**YOUR INSTRUCTIONS**
Transcribe the following entries letter for letter, without the pictures.

**AVAILABLE RECORDS**

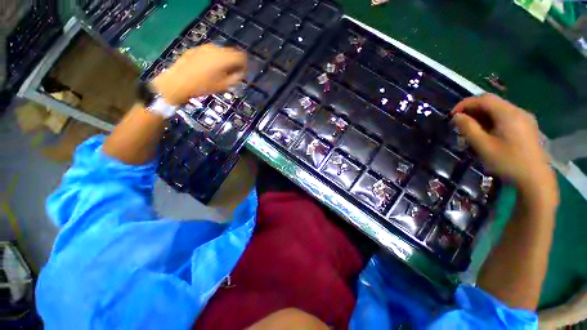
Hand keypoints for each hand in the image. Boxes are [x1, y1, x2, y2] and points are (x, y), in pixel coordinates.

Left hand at [152, 44, 246, 104]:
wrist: (177, 83)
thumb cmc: (202, 87)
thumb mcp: (223, 86)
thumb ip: (236, 78)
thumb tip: (241, 74)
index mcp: (223, 58)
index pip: (241, 57)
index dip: (245, 65)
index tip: (244, 74)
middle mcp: (215, 49)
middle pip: (231, 53)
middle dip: (235, 63)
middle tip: (234, 75)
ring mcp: (204, 48)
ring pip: (221, 53)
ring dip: (225, 62)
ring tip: (221, 74)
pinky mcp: (196, 50)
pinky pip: (211, 53)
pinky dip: (215, 60)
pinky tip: (210, 70)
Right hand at [451, 94, 557, 205]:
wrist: (536, 180)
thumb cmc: (508, 162)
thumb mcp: (483, 146)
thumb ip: (468, 128)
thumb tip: (456, 116)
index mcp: (508, 114)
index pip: (483, 99)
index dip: (465, 104)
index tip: (452, 115)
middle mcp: (518, 111)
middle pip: (492, 102)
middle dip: (472, 110)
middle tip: (459, 124)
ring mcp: (525, 119)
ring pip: (498, 110)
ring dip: (482, 116)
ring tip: (471, 130)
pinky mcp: (527, 127)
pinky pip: (506, 117)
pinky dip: (492, 121)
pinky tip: (487, 133)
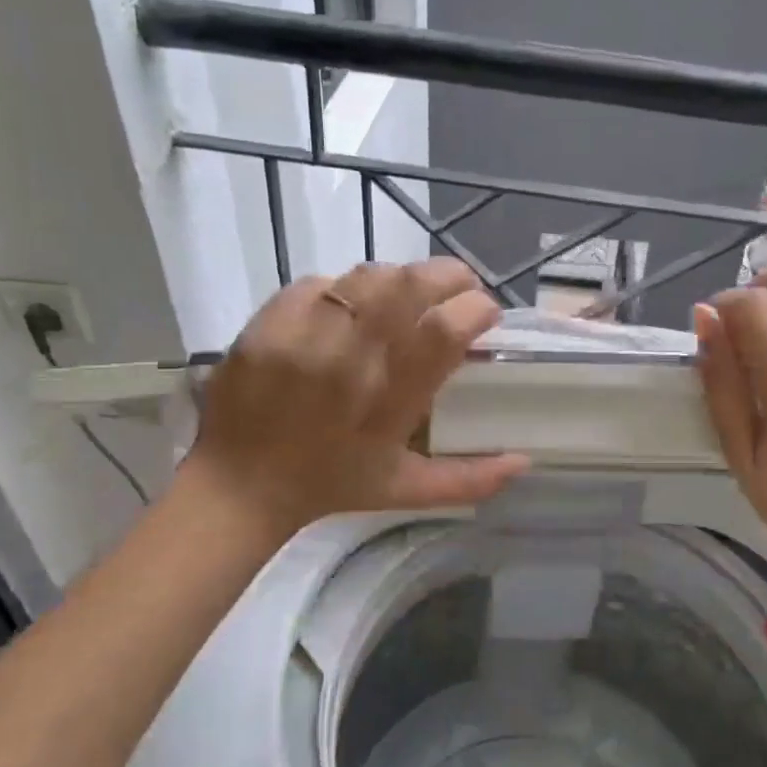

**WRITTEN REPLY**
Hand keypoints for each hand in the image. Boxes are [x1, y1, x2, y2] and points are (x, y), in pixel coordinates.

Left hand at [152, 44, 246, 104]:
wrist: (177, 83)
thumb cmc: (202, 87)
thumb mcp: (223, 86)
thumb ip: (236, 78)
thumb tip: (241, 74)
index mcp: (223, 58)
index pip: (241, 57)
index dip: (245, 65)
index tip: (244, 74)
middle mcp: (215, 49)
middle pip: (231, 53)
middle dip: (235, 63)
middle tip: (234, 75)
ring mcp: (204, 48)
ring pip: (221, 53)
ring dip: (225, 62)
ring tip: (221, 74)
pinky mcp: (196, 50)
pinky pip: (211, 53)
pinky dip: (215, 60)
pinky tip: (210, 70)
Right hand at [451, 94, 557, 205]:
wrist: (536, 180)
thumb cmc: (508, 162)
thumb mcp: (483, 146)
thumb ip: (468, 128)
thumb tip: (456, 116)
index mcp: (508, 114)
index pip: (483, 99)
index dip: (465, 104)
index tip: (452, 115)
middle mcp: (518, 111)
middle pip: (492, 102)
middle dip: (472, 110)
middle tip: (459, 124)
ring mcp: (525, 119)
ring pip: (498, 110)
ring dip: (482, 116)
ring tip: (471, 130)
pinky mcp: (527, 127)
pinky pip: (506, 117)
pinky dip: (492, 121)
pinky tip: (487, 133)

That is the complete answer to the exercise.